The Trotskyists compare the fake trial of Zinoviev and Kamenev, and in particular the secret condemnation of the 117 men who were executed without any pretense of a trial, with the trial of the leaders of the Social Revolutionary party in the summer of 1922. This was in the days of Lenin and Trotsky. These leaders were charged with responsibility for an organized campaign of terrorism and sabotage. The trial took place in the former Hall of the Nobles, at that time the headquarters of the Moscow Trade Unions. Mass publicity was given to all the actions of the defendants. The accused were allowed foreign Counsel, one being Vandervelde. The accused were convicted of the assassination of Voladarsky, of an attempt on the life of Lenin, and of dynamiting bridges. The death sentence was passed but commuted to periods of imprisonment. Trotsky appeared before the Executive Committee of the Communist International and asked that body to approve of this commutation.

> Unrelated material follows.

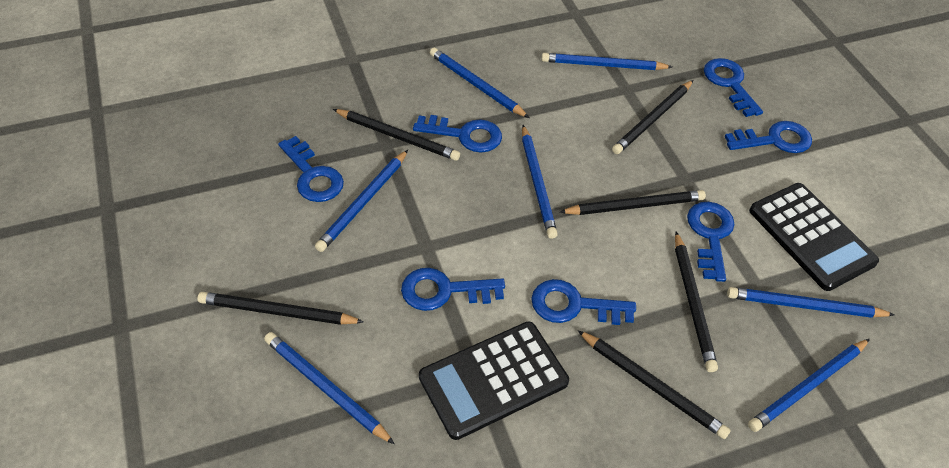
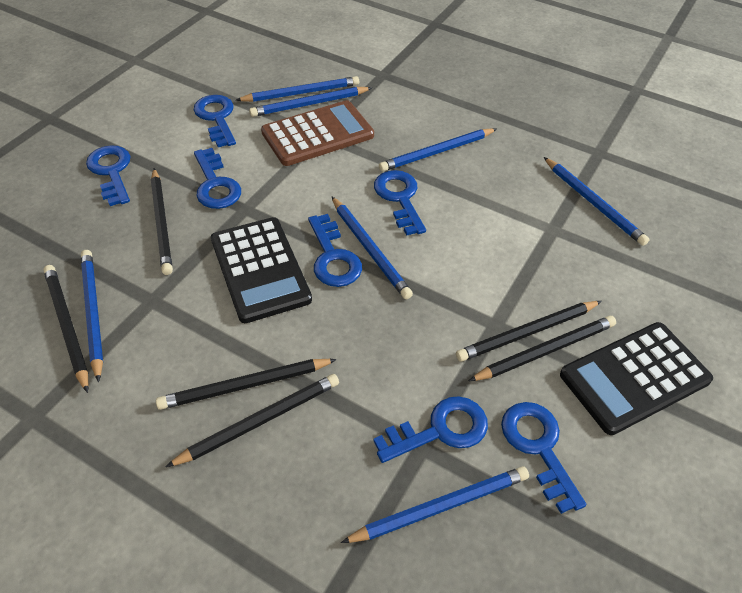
brown calculator: none = 0 -> [261,100,374,166] = 1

The Trotskyists ask why did this take place at the trial of the Social Revolutionists in 1922, and why was there so much speed and’ secrecy in the case of the 117 in January, 1935. The answer is obvious. A mass trial would have shown that there were no Czarist generals, no British agents, no high-priced saboteurs on trial, but plain workers and former members of the Communist Party. The mass trial would have brought out the fact that the Soviets were no longer organs of proletarian democracy, that the Trade Unions were merely organs of State oppression and not defensive organizations of the working-class, that the Communist Party existed in name only as a mask for an insufferable bureaucratic despotism. The mass trial would have demonstrated the bankruptcy of Communism in Russia and the desperate insolvency of the Communist International. A mass trial in open Court, under the glare of full publicity would have evoked proletarian sympathy for the persons accused, and hatred for the masqueraders who were prosecuting and judging.

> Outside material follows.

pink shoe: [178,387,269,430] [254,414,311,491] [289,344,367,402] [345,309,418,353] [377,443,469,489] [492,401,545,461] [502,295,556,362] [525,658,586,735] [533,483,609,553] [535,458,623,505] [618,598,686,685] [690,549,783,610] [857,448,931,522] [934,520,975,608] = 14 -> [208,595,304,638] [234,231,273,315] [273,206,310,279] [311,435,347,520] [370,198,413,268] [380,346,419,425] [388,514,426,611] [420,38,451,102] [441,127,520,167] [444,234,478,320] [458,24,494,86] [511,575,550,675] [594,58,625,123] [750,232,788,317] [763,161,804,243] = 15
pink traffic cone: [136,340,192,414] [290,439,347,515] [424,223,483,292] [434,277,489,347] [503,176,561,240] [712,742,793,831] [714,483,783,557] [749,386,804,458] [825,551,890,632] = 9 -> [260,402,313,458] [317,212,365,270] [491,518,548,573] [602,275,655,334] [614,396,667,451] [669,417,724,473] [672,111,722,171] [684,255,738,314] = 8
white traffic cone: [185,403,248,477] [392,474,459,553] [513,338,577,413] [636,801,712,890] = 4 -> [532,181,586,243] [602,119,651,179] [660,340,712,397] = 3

All this is perfectly true, but a further deduction follows : which is, that whilst the Soviet Republic publicly tried the Social Revolutionists in 1922, it secretly condemned the Anti-Parliamentarians and the Anarchists. Might we not therefore draw a parallel between the secret condemnations of 1922 and the secret condemnations of 1935? And if that is so might we not say that Leninism lead to Stalinism ?
When one considers that the existing Communist Party has one sole purpose, the unprincipled defense of the present government of the Soviet Republic, and that its official foreign policy is destined to secure recognition of that government by all the capitalist nations of the earth, one understands that the existing Communist Party of the Soviet Union stands not for Communism either in Russia or outside, but for the stabilization of capitalism throughout the world. Which only goes to show that Soviet Russia is not, and never was, the Socialist Fatherland.